There are several theories behind the editing and omitting of so much of the standard Bible, but the main thought stems from the fact that farmers in the West Indies were opposed to missionaries who worked with enslaved Africans on their land.
This can be seen as an attempt to appease the planter class saying, ‘Look, we’re coming here.
We want to help uplift materially these Africans here but we’re not going to be teaching them anything that could incite rebellion.’
“Coming in and being able to educate African slaves would prepare them one day for freedom, but at the same time would not cause them to seek it more aggressively.”
Imagine a Bible that starts with creation but then jumps right to Joseph being sold into slavery and makes a point of how imprisonment benefited him!
An edited Bible, where the Exodus story of God rescuing his people from slavery in Egypt is removed, together with every reference to freedom, such as the above passage from Galatians.
A Bible that is manipulated to emphasize themes of submission and subservience.
Does this sound like the Bible you know?
In the early 1800s, Rev. Beilby Porteus, bishop of London, instructed a group of missionaries to create such a book.
“Prepare a short form of public prayers . . . together with the select portions of Scripture . . . particularly those which relate to the duties of slaves towards their masters.”
It is a morality tale that most are likely to support in this day and age. But, unfortunately, it’s not a true story.
It seems that no one actually gave the “Slave Bible” a closer look.
It’s not a Bible!
One might wonder, then, what rhetorical work is being done by interpreters and curators who have deemed the book a Bible—the “Slave Bible.” If it is not actually a Bible, why call it so?

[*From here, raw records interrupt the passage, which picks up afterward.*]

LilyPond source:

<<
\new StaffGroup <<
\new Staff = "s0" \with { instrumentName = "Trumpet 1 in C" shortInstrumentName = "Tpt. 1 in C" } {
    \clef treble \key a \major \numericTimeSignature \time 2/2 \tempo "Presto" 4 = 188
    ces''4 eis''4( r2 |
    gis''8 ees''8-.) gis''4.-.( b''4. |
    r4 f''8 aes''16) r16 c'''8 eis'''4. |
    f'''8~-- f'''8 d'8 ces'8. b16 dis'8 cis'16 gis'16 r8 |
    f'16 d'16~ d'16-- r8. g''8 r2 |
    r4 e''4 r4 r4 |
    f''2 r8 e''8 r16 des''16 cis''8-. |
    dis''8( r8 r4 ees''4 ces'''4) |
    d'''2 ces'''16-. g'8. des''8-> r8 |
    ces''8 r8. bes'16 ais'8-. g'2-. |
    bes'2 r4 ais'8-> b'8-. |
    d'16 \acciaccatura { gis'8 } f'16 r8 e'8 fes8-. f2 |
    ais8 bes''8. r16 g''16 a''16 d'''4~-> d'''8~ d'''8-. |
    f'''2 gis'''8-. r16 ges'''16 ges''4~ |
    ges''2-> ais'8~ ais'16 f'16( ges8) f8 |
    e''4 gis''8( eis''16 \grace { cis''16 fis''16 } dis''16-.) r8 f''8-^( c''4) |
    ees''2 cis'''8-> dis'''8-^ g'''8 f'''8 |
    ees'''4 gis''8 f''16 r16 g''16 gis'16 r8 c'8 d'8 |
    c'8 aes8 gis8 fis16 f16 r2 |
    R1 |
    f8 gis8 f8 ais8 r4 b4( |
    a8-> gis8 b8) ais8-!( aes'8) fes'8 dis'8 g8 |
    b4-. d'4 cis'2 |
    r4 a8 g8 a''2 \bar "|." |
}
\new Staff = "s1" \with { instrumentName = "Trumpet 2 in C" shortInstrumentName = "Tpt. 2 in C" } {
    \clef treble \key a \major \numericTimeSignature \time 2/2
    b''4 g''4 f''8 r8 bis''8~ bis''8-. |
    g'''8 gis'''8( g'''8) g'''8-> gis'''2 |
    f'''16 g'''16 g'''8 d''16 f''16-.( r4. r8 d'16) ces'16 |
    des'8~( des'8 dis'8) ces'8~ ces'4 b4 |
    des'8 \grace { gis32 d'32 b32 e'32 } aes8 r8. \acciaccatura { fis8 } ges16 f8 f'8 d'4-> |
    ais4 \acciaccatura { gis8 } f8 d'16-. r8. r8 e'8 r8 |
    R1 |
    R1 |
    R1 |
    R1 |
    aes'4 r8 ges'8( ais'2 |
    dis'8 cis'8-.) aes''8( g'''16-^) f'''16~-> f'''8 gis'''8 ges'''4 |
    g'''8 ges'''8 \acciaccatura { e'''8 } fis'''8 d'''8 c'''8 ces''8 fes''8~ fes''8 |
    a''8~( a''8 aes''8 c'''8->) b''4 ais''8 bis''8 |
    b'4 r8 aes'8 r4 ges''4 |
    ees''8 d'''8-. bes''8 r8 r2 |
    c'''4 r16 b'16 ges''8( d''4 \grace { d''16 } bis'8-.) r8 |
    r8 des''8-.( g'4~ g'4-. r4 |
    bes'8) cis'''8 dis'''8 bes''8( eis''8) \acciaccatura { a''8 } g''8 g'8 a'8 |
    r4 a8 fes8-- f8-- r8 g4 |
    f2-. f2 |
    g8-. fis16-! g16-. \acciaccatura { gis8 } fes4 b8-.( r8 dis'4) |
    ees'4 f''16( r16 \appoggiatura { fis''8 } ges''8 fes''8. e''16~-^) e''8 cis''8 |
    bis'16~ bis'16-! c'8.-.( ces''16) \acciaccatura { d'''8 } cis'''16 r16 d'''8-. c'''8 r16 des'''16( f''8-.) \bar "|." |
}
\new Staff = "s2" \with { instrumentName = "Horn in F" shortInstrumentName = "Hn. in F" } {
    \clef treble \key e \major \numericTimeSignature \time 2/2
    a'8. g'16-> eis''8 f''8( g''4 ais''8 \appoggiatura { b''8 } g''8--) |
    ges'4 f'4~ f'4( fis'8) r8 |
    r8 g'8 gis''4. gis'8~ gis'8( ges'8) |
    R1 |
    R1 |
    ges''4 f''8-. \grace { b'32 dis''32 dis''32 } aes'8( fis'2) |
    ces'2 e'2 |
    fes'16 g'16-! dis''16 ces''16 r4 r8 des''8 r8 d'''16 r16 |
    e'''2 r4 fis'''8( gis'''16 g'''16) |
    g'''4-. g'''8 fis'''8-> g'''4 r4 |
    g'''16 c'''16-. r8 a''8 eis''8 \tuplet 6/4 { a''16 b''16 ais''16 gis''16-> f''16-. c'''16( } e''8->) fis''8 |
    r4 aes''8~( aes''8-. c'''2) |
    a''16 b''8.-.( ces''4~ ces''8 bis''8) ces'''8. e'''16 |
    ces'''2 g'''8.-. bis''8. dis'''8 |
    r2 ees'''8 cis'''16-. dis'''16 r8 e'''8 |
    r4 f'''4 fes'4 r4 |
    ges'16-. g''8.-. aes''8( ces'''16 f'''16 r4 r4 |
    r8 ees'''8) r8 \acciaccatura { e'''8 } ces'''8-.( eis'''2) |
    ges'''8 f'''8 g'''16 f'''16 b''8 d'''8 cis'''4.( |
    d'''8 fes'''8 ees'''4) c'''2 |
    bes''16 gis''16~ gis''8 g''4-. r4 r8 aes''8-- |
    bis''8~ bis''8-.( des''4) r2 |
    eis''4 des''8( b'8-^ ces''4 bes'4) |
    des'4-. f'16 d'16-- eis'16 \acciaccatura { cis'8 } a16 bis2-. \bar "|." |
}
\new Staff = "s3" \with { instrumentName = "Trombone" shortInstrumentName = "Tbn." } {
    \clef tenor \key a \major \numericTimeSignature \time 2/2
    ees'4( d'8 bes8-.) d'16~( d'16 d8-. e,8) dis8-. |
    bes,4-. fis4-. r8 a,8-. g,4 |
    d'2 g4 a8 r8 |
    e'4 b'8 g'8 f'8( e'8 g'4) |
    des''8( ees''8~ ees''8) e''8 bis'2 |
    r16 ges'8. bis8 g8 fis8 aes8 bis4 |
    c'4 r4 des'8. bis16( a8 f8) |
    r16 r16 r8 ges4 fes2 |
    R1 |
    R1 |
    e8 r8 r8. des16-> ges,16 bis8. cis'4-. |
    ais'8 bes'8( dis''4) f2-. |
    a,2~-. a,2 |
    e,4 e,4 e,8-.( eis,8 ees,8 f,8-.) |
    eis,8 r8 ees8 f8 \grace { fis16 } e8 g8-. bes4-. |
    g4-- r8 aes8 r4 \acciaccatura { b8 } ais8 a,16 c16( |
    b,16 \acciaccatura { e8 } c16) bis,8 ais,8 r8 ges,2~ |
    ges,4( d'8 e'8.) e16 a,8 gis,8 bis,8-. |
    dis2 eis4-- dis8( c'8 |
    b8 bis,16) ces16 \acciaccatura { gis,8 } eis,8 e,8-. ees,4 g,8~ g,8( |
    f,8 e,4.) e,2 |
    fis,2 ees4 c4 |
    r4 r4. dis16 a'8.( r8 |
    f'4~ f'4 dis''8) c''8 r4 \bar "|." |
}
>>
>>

The missionaries who produced Select Parts of the Holy Bible were not manipulating a Bible with bad intent, rather, they were engaged in other activities that we are likely to find abhorrent today.
Reverend Porteus even commended Christian education for the enslaved.
In his letter, Porteus portrays converted slaves as feathers in the caps of their owners, calling them a “pleasing and interesting spectacle, of a new and most numerous race of Christians ‘plucked as a brand out of the fire,’ rescued from the horrors and superstitions of Paganism.”
Porteus reasons that Christian slaves work harder and are more compliant than those who do not convert.
He argues that plantation owners should allow their slaves to receive Christian religious education so that their sexual activity can be controlled with the hope of producing more offspring.
More enslaved babies, more slaves, more labor, more profit!
With the abolition of the Slave trade, all books that championed slavery were also abolished!